**Work to complete:** Write out the lines of the items unchanged, starting at the line containing "شهدت أسعار العملات العربية استقرارًا نسبيً" and ending at the line containing "164.09 جنيه للبيع.", with both of those lines included.

Segment Start: The data

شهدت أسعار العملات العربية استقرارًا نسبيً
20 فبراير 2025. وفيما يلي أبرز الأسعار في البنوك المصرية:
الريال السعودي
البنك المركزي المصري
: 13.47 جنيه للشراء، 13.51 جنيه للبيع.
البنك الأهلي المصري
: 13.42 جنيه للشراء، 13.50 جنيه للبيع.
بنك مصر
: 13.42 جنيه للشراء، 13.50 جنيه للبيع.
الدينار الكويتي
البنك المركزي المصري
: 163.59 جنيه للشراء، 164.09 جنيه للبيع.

Segment End: The data
Segment Start: The data

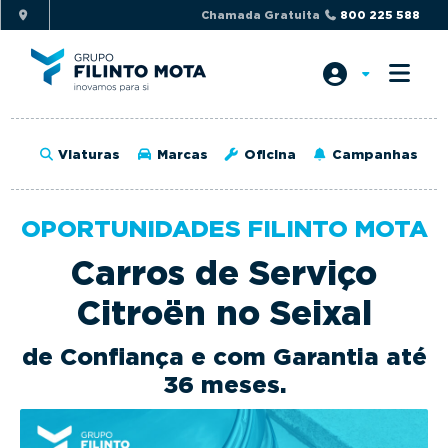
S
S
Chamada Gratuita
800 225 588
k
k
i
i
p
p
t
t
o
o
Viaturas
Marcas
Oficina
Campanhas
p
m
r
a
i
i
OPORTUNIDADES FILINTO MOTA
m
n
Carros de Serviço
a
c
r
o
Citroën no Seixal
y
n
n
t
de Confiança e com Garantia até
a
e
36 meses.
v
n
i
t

Segment End: The data

**Answer to this exercise:**
شهدت أسعار العملات العربية استقرارًا نسبيً
20 فبراير 2025. وفيما يلي أبرز الأسعار في البنوك المصرية:
الريال السعودي
البنك المركزي المصري
: 13.47 جنيه للشراء، 13.51 جنيه للبيع.
البنك الأهلي المصري
: 13.42 جنيه للشراء، 13.50 جنيه للبيع.
بنك مصر
: 13.42 جنيه للشراء، 13.50 جنيه للبيع.
الدينار الكويتي
البنك المركزي المصري
: 163.59 جنيه للشراء، 164.09 جنيه للبيع.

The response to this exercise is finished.